● **Action item**
Copy every entry in the listing below exactly, but not the pictures.
Records for this exercise: Begin
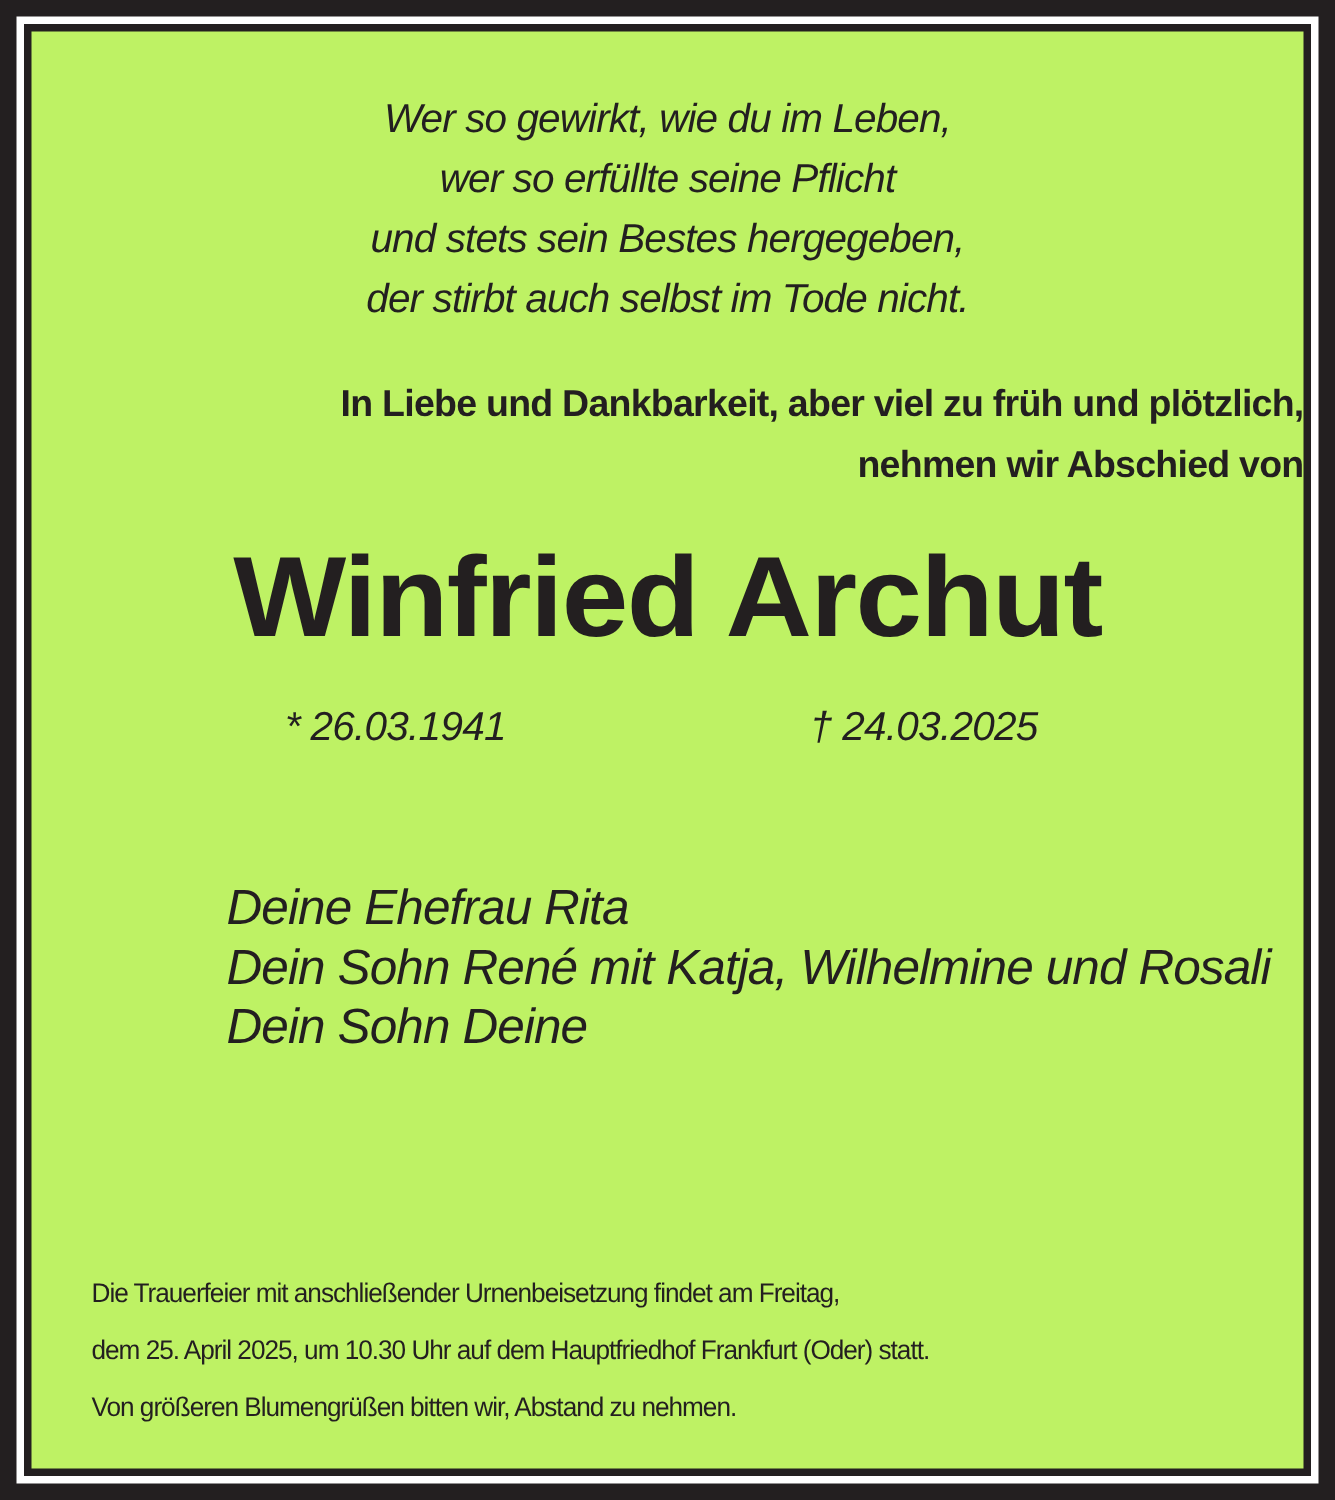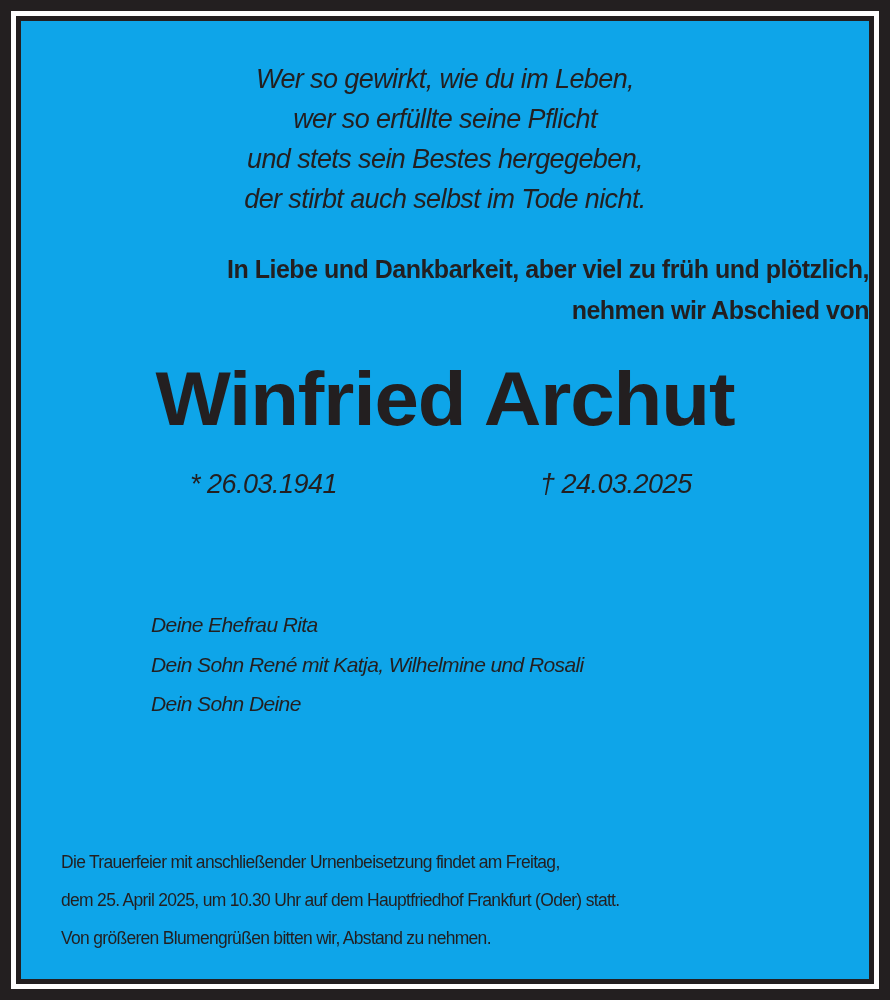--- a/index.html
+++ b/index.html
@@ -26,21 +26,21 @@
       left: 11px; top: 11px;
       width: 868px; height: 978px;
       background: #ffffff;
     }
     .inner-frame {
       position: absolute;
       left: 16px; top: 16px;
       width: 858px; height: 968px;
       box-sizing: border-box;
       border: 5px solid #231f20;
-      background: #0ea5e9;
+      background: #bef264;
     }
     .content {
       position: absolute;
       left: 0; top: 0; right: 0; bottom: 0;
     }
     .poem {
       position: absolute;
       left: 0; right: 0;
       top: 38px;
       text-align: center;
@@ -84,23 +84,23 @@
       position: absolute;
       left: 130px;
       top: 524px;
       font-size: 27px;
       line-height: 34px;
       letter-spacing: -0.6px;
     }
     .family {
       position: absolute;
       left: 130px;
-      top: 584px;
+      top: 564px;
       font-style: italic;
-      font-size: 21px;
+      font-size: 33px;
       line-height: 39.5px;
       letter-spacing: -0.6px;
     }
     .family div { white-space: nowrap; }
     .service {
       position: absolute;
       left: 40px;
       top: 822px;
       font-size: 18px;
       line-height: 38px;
Records for this exercise: End
● **Solution**
--- a/index.html
+++ b/index.html
@@ -26,21 +26,21 @@
       left: 11px; top: 11px;
       width: 868px; height: 978px;
       background: #ffffff;
     }
     .inner-frame {
       position: absolute;
       left: 16px; top: 16px;
       width: 858px; height: 968px;
       box-sizing: border-box;
       border: 5px solid #231f20;
-      background: #0ea5e9;
+      background: #bef264;
     }
     .content {
       position: absolute;
       left: 0; top: 0; right: 0; bottom: 0;
     }
     .poem {
       position: absolute;
       left: 0; right: 0;
       top: 38px;
       text-align: center;
@@ -84,23 +84,23 @@
       position: absolute;
       left: 130px;
       top: 524px;
       font-size: 27px;
       line-height: 34px;
       letter-spacing: -0.6px;
     }
     .family {
       position: absolute;
       left: 130px;
-      top: 584px;
+      top: 564px;
       font-style: italic;
-      font-size: 21px;
+      font-size: 33px;
       line-height: 39.5px;
       letter-spacing: -0.6px;
     }
     .family div { white-space: nowrap; }
     .service {
       position: absolute;
       left: 40px;
       top: 822px;
       font-size: 18px;
       line-height: 38px;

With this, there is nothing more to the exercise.